Exercise objective =
Find the word "distribution" in the data, then copy each line where it is found.

Data for analysis =
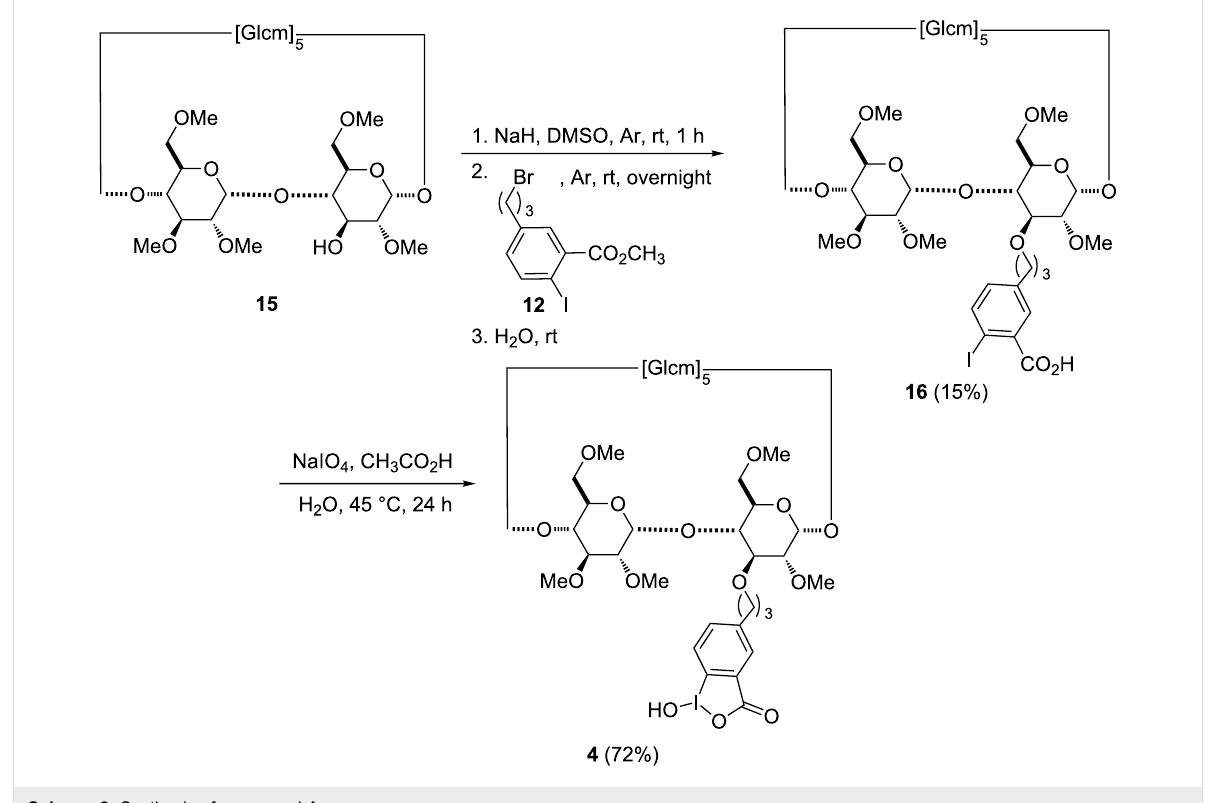
Scheme 2: Synthesis of compound 4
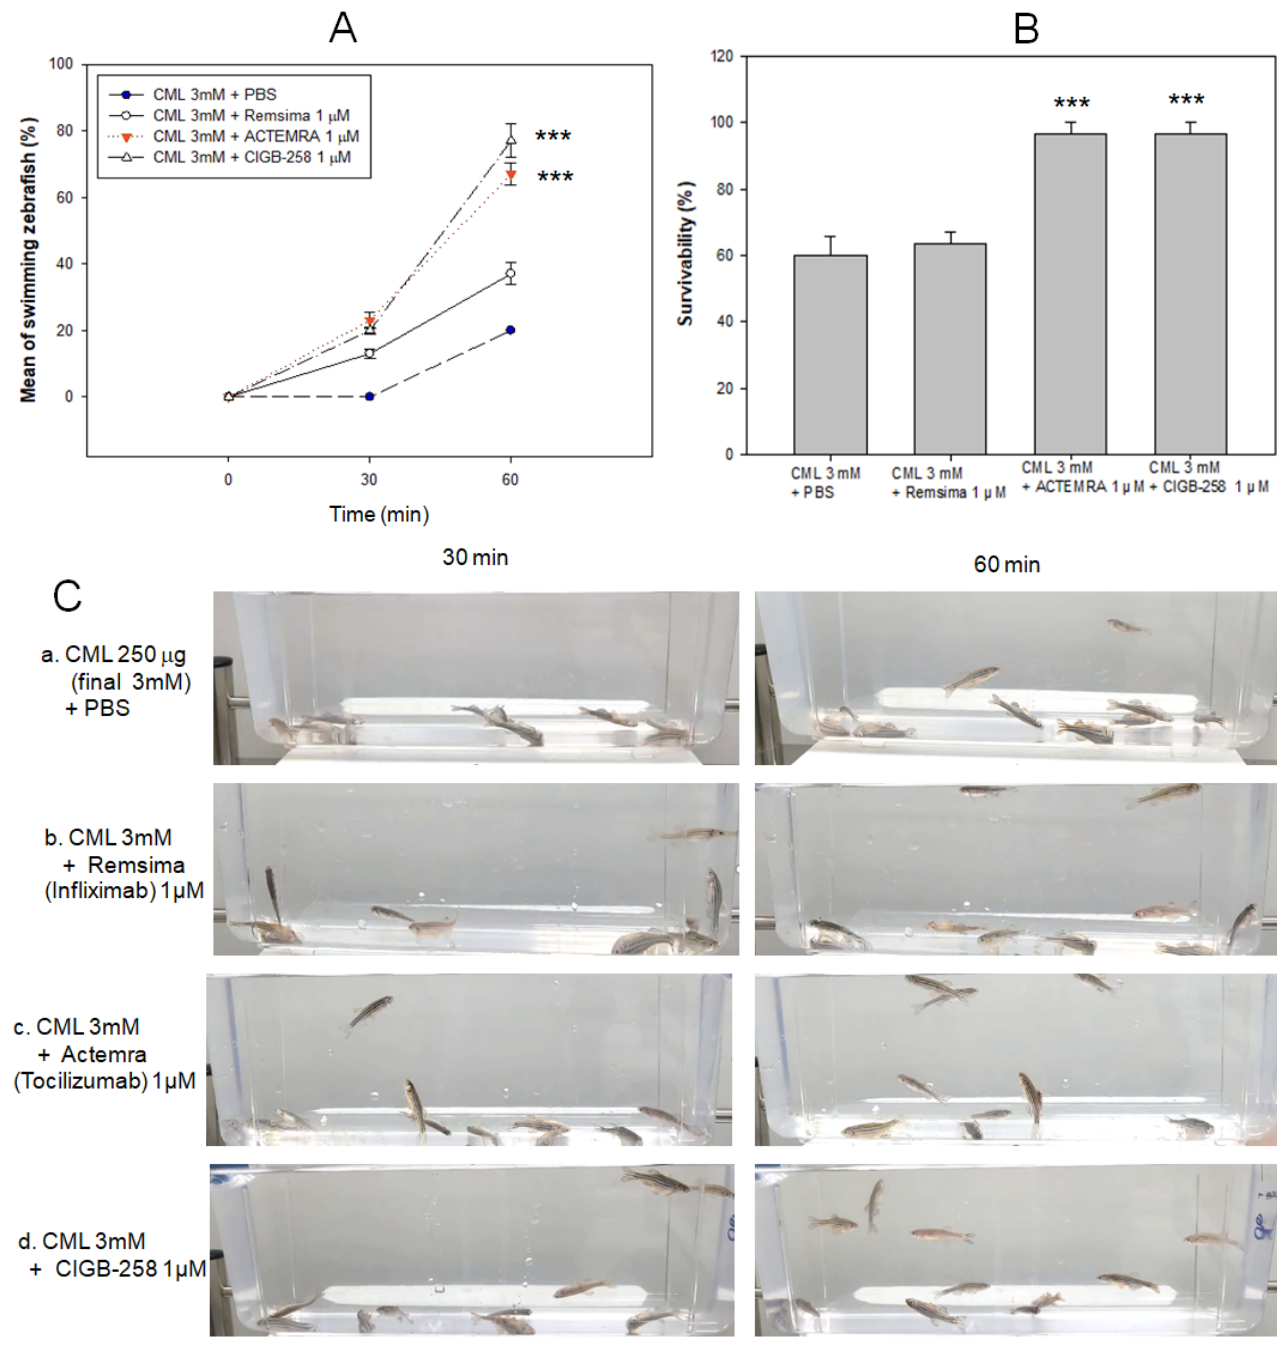
Figure 7. Comparison of the swimming ability and survivability after intraperitoneal injection of carboxymethyllysine (CML) with Infliximab (Remsima), Tocilizumab (Actemra), or CIGB-258 (Jusvinza). ( A ) Percentage of swimming zebrafish after injection of CML with Infliximab (Remsima), Tocilizumab (Actemra), or CIGB-258 at 30 min and 60 min post-injection. *** p < 0.001 versus CML + PBS. ( B ) Survivability of zebrafish at 60 min post-injection of CML with Infliximab (Remsima), Tocilizumab (Actemra), or CIGB-258. *** p < 0.001 versus CML + PBS. ( C ) Still image of swimming pattern of zebrafish after 30 min and 60 min post-injection of CML with Infliximab (Remsima), Tocilizumab (Actemra), or CIGB-258 at 30 min and 60 min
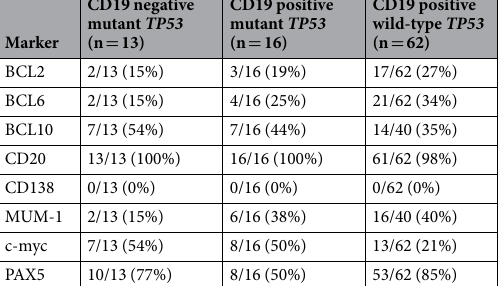
Table 2. Summary of the B-cell and lymphoma marker distribution amongst CD19 and TP53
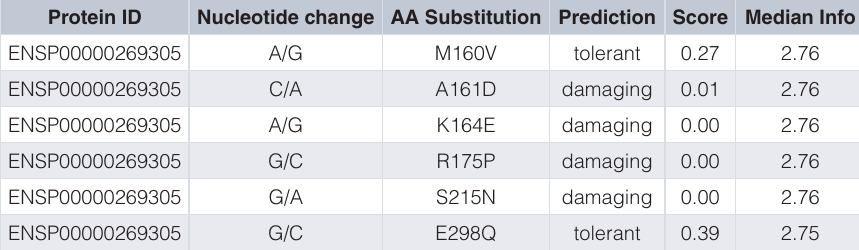
Table 3. List of variants that were analyzed using SIFT algorithm.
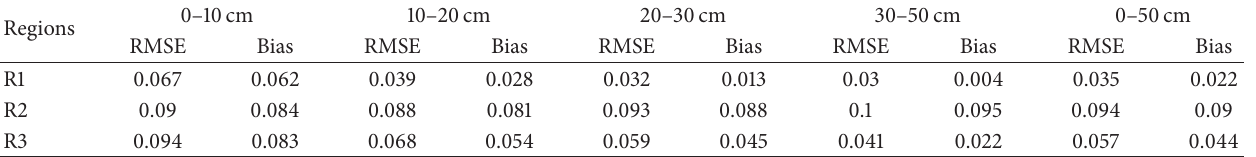
Figure 2: Spatial distribution of the simulated mean and measured SM for April to November of 1981–1999 (unit: m 3 /m 3 ). (a) CLM4.0 simulated SM (0–9.06 cm); (b) measured SM (0–10 cm); (c) CLM4.0 simulated SM (0–49.3 cm); (d) measured SM (0–50 cm); (e) bias percent between CLM4.0 simulated (0–9.06 cm) and measured (0–10cm) SM; and (f) bias percent between CLM4.0 simulated (0–49.3 cm) and measured (0–50cm) SM. Table 2: The RMSE and bias between simulated monthly mean and measured SM of each layer over the subregions (unit: m 3 /m 3 ).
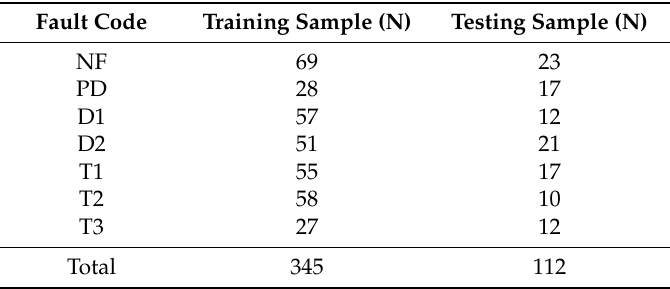
Table 2. Training sample distribution table.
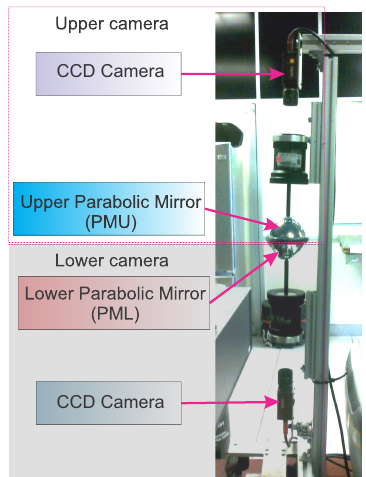
Figure 1. Panoramic 3D reconstruction system formed by two catadioptric cameras (upper camera and lower camera), each composed by a parabolic mirror and a Marlin F-080c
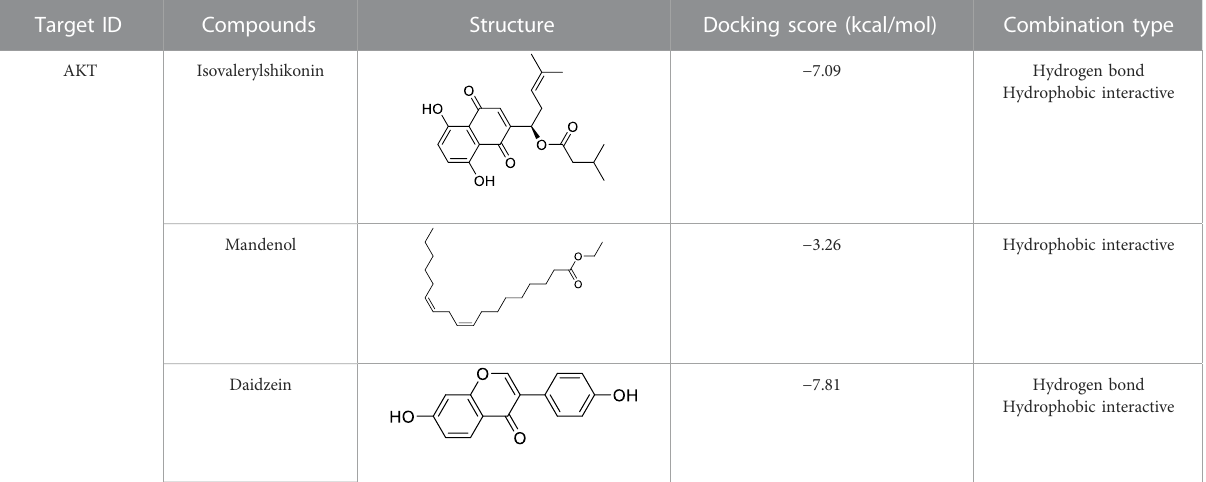
TABLE 4 Docking results for AKT with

Solution below =
Table 2. Summary of the B-cell and lymphoma marker distribution amongst CD19 and TP53
Figure 2: Spatial distribution of the simulated mean and measured SM for April to November of 1981–1999 (unit: m 3 /m 3 ). (a) CLM4.0 simulated SM (0–9.06 cm); (b) measured SM (0–10 cm); (c) CLM4.0 simulated SM (0–49.3 cm); (d) measured SM (0–50 cm); (e) bias percent between CLM4.0 simulated (0–9.06 cm) and measured (0–10cm) SM; and (f) bias percent between CLM4.0 simulated (0–49.3 cm) and measured (0–50cm) SM. Table 2: The RMSE and bias between simulated monthly mean and measured SM of each layer over the subregions (unit: m 3 /m 3 ).
Table 2. Training sample distribution table.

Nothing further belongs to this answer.